Avoir besoin d’un psy “qui parle” : peur du vide ou désir de guidance ?

Certaines personnes cherchent, dès la prise de contact, un psy “qui parle”. Pas un thérapeute trop silencieux, pas un analyste discret, mais quelqu’un qui réagit, qui formule, qui accompagne par la parole. Ce souhait, légitime en apparence, n’est jamais totalement neutre : il dit souvent quelque chose de la manière dont le sujet se situe face à l’espace vide de l’écoute, à l’absence de direction explicite, à la liberté angoissante de parler sans être cadré. Dans ce désir de parole du psy, se mêlent quête de soutien, peur du désengagement et parfois une attente de réponses là où il faudrait d’abord entendre ce qui surgit.
La parole du psy comme point d’appui rassurant
Un psy qui parle donne des signes de présence. Il pose des mots, renvoie des formulations, propose parfois des hypothèses. Pour certaines personnes, ce type d’engagement verbal est vécu comme une preuve d’attention, une façon de ne pas être abandonné dans le flux du discours. Le silence peut être vécu comme un désintérêt, une mise à distance, voire une forme d’indifférence. Ce besoin de réassurance par la parole ne traduit pas un caprice, mais un rapport ancien au lien : quand l’autre ne parlait pas, cela signifiait qu’il n’était pas là, ou qu’il ne comprenait pas. Dès lors, le mutisme devient insupportable.
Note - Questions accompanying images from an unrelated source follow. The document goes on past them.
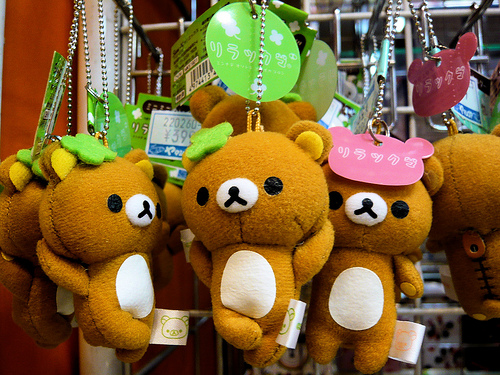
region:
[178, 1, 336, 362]
bear on a keychain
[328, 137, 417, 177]
Japanese writing on the tag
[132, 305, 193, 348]
tag hanging off the bear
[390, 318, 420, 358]
drawing of a bear's face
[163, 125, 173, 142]
small yen symbol on the tag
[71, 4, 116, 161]
silver chain hanging off the top of the bear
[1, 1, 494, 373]
bear keychains on display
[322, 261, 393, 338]
white circle on the stomach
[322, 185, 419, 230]
two black eyes on either side of the nose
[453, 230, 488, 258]
zipper on the back of the bear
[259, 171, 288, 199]
EYE OF STUFFED BEAR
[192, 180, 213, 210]
EYE OF STUFFED BEAR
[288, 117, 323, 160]
EAR OF STUFFED BEAR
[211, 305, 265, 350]
LEG OF STUFFED BEAR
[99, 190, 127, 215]
EYE OF STUFFED BEAR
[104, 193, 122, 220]
EYE OF STUFFED BEAR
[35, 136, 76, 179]
EAR OF STUFFED BEAR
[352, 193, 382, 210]
NOSE OF STUFFED BEAR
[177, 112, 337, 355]
Gold teddy bear with green bow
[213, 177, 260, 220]
White and black nose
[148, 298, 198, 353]
A tag with picture of green bear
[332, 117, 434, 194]
Bear chain with pink bear head shape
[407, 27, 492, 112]
A gold bear with burgundy bear head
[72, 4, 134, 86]
A chain on bear head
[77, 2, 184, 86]
A metal rack holding bears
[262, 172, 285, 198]
the eye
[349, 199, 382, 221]
nose on the teddy bear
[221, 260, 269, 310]
stomach of the teddy bear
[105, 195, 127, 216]
right eye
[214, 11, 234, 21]
a reflection of light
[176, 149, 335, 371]
a teddy bear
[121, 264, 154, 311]
a white stomach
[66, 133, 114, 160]
a green shamrock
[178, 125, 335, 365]
a stuffed bear hanging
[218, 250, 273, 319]
the tummy is white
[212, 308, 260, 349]
leg of stuffed bear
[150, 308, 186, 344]
tag is white and green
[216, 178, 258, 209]
snout of the bear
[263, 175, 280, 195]
the eye is black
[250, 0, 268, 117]
the chain is silver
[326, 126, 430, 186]
pink tag on head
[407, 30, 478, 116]
the tag is pink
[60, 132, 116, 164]
the bow is green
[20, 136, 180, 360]
toy brown and white stuffed bear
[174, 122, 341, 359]
toy brown and white stuffed bear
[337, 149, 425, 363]
toy brown and white stuffed bear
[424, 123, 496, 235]
toy brown and white stuffed bear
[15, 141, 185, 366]
toy brown stuffed bear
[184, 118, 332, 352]
toy brown stuffed bear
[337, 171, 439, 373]
toy brown stuffed bear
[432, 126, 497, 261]
toy brown stuffed bear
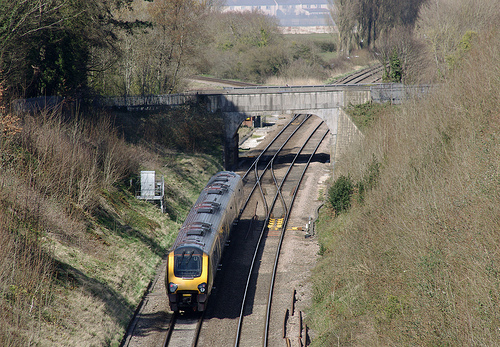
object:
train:
[164, 170, 246, 315]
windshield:
[174, 256, 201, 277]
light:
[198, 283, 207, 293]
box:
[140, 171, 155, 197]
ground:
[0, 33, 499, 346]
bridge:
[91, 83, 437, 169]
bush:
[328, 174, 350, 213]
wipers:
[178, 250, 195, 266]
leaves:
[109, 17, 156, 34]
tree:
[0, 1, 156, 98]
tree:
[166, 0, 207, 94]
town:
[224, 0, 344, 33]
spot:
[267, 217, 283, 229]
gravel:
[118, 58, 399, 347]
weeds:
[0, 113, 203, 345]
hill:
[308, 0, 500, 346]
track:
[216, 66, 398, 347]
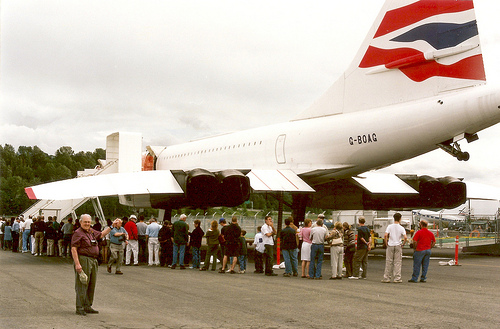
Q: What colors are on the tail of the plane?
A: Red and blue.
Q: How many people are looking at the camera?
A: 1.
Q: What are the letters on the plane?
A: Q-BOAG.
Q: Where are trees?
A: Behind plane.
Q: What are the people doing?
A: Waiting.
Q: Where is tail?
A: On airplane.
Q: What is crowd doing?
A: Waiting.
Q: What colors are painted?
A: Red and blue.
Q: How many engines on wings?
A: Four.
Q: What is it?
A: Airplane.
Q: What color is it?
A: White.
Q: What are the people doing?
A: Standing.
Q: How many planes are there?
A: One.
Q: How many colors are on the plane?
A: Three.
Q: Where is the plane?
A: On runway.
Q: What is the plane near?
A: Fence.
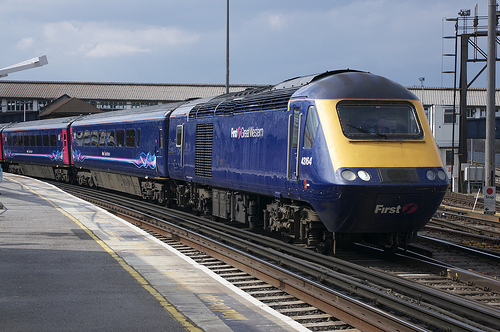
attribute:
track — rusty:
[384, 230, 499, 294]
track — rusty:
[417, 199, 499, 246]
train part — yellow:
[308, 97, 443, 168]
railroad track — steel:
[308, 259, 499, 330]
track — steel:
[265, 227, 486, 314]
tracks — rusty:
[285, 254, 415, 311]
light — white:
[435, 167, 448, 184]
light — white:
[426, 168, 436, 182]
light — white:
[357, 168, 372, 183]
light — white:
[338, 165, 356, 185]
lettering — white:
[222, 120, 268, 140]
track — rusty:
[60, 180, 497, 330]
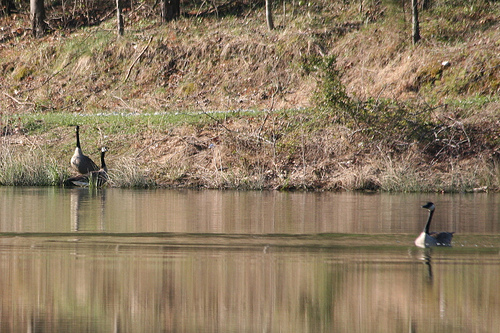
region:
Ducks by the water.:
[37, 99, 224, 228]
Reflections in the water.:
[63, 195, 286, 320]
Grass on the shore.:
[91, 88, 336, 192]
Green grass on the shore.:
[29, 101, 318, 189]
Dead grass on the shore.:
[109, 83, 362, 265]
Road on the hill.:
[93, 54, 265, 138]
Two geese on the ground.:
[43, 110, 191, 221]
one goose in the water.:
[388, 195, 498, 297]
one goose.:
[376, 184, 496, 288]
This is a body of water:
[22, 198, 382, 329]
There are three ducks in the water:
[57, 121, 477, 281]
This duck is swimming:
[398, 192, 460, 259]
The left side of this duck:
[412, 188, 462, 255]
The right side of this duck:
[55, 138, 136, 195]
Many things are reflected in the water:
[21, 258, 441, 332]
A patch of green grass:
[72, 105, 195, 131]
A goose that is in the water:
[406, 191, 456, 249]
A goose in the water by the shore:
[62, 141, 122, 188]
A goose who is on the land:
[57, 116, 94, 183]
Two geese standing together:
[57, 119, 121, 203]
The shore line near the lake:
[22, 102, 493, 199]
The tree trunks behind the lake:
[13, 6, 497, 84]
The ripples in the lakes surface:
[37, 221, 498, 268]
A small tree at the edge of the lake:
[306, 45, 491, 153]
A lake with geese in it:
[15, 112, 499, 332]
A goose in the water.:
[415, 200, 455, 248]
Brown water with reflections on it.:
[1, 184, 498, 332]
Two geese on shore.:
[71, 124, 111, 187]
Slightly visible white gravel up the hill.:
[57, 108, 286, 117]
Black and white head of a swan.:
[422, 201, 435, 212]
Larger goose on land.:
[71, 122, 100, 174]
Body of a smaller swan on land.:
[63, 168, 108, 190]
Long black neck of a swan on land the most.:
[73, 127, 81, 147]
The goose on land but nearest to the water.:
[63, 143, 113, 187]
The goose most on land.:
[68, 124, 100, 173]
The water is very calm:
[26, 201, 371, 331]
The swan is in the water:
[398, 183, 463, 253]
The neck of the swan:
[418, 213, 438, 235]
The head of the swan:
[418, 194, 444, 215]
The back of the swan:
[438, 224, 460, 246]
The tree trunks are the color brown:
[16, 1, 439, 46]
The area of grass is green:
[53, 100, 233, 134]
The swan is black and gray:
[413, 189, 465, 254]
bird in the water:
[351, 165, 473, 277]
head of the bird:
[401, 179, 458, 221]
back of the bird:
[429, 221, 463, 263]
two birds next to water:
[33, 107, 124, 212]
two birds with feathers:
[38, 93, 153, 214]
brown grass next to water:
[135, 108, 281, 192]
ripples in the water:
[140, 198, 285, 280]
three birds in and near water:
[10, 76, 491, 293]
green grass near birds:
[109, 100, 218, 139]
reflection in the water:
[223, 250, 350, 331]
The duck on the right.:
[410, 197, 453, 257]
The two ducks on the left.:
[66, 119, 111, 193]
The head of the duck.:
[422, 198, 434, 217]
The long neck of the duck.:
[73, 122, 84, 152]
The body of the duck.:
[63, 169, 110, 186]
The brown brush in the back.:
[145, 134, 267, 186]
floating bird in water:
[367, 174, 478, 274]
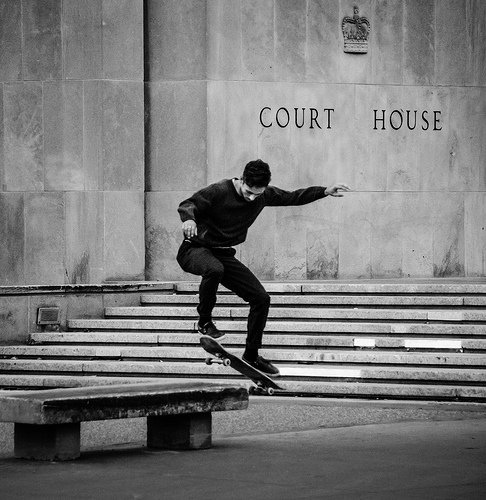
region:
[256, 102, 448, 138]
words COURT HOUSE on side of building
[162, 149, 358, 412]
man doing a trick on a skateboard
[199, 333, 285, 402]
black skateboard tilted upward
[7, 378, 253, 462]
concrete bench being used as ramp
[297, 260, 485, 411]
concrete steps leading into building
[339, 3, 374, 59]
statue of king's crown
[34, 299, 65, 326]
air vent at base of building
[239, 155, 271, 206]
thick dark hair on man's head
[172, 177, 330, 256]
black long sleeve shirt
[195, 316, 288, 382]
pair of black sneakers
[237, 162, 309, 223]
Man has dark hair.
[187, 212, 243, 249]
Man is wearing a dark shirt.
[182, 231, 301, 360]
Man has on dark pants.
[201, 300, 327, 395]
Man is wearing black and white shoes.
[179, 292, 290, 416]
Man is doing a trick on a skateboard.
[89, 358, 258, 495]
Concrete bench behind man.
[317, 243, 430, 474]
Concrete stairs near man.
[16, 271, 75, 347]
Vent in concrete wall behind man.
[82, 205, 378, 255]
Tall concrete wall behind man.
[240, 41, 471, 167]
Man is in front of the court house.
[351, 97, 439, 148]
part of some caligraph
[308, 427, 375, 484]
part of the floor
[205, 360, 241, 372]
wheels of a skateboard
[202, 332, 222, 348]
edge of a board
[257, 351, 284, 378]
part of some shoes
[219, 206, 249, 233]
part of a sweater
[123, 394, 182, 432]
edge of a bench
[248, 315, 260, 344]
part of a trouser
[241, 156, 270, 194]
hair of a man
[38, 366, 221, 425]
A weather darkened stone bench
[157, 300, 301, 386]
A man skateboards over a bench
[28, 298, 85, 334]
A vent cover hanging loose in concrete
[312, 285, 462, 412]
Stone steps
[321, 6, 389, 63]
A crown in a wall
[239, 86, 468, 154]
The words COURT HOUSE carved into a wall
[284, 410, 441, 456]
A seam in the concrete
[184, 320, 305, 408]
A skateboard in the air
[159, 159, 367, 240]
A man holds his arms for balance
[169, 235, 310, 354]
A man in dark pants with bent knees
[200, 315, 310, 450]
Man doing trick on skateboard.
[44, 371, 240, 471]
Concrete bench near man.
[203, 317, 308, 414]
Man wearing black and white shoes.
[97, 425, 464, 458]
Ground is made of concrete.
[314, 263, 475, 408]
Concrete stairs near man skateboarding.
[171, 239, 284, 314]
Man is wearing dark pants.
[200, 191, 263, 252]
Man is wearing dark shirt.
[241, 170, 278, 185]
Man has dark hair.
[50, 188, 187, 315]
Large concrete wall behind man.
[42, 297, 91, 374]
Vent in side of wall near stairs.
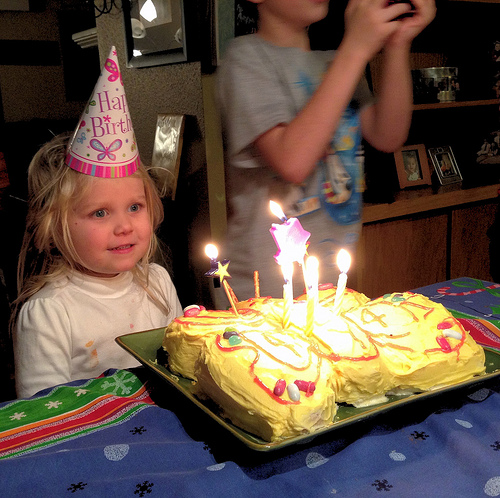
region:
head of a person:
[39, 122, 189, 283]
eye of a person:
[79, 196, 122, 223]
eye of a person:
[120, 194, 161, 215]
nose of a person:
[108, 212, 147, 238]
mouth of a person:
[94, 230, 154, 274]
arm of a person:
[295, 33, 397, 141]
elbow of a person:
[272, 145, 339, 199]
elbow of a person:
[375, 119, 422, 169]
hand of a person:
[353, 1, 401, 41]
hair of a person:
[40, 167, 70, 224]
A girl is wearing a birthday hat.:
[60, 42, 147, 182]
Exemple : attendre une réponse pour ne pas se perdre
Isabelle, 40 ans, raconte avoir quitté un premier psy parce qu’il « restait trop silencieux ». Elle se sentait livrée à elle-même, voire abandonnée. Lorsqu’elle commence une nouvelle thérapie avec un professionnel plus loquace, elle se sent d’abord soulagée. Mais au fil des séances, elle remarque qu’elle parle surtout pour obtenir une réaction, pour “faire dire quelque chose” à l’autre. Ce qu’elle attend, ce n’est pas tant une réponse que la confirmation de son existence. Le silence l’angoisse, car il réactive en elle une peur archaïque de se dissoudre sans le regard de l’autre.
Le besoin de guidance face à l’inconnu intérieur
Demander un psy “qui parle”, c’est parfois souhaiter qu’il éclaire ce que l’on ne comprend pas, qu’il guide à travers l’opacité de son propre discours. Cela peut être pertinent à certains moments du travail, notamment lorsque le chaos intérieur est trop grand pour qu’une élaboration puisse émerger. Mais lorsque cette attente devient systématique, elle empêche la surprise, l’errance féconde, l’apparition de quelque chose de nouveau dans le discours. Elle traduit une difficulté à tolérer la lenteur du travail psychique, le non-savoir, l’absence de maîtrise. Or, c’est justement dans ce vide que peuvent surgir les matériaux inconscients les plus féconds.
Trouver un équilibre entre présence et retrait
Un psy ne parle ni trop, ni trop peu. Il parle lorsqu’un mot peut ouvrir, soutenir, déplier, mais pas pour remplir ou apaiser artificiellement. Isabelle, en travaillant sur sa peur du vide relationnel, découvre que certains silences sont pleins. Elle commence à ne plus attendre systématiquement une réaction. Elle écoute ses propres mots, perçoit leur poids, leur flottement. Ce n’est plus au psy de combler, mais à elle de risquer quelque chose dans la parole. Un psy qui parle peut soutenir — mais s’il parle trop, il peut aussi couvrir. Le vrai repère, c’est ce qui se passe dans l’espace entre les mots.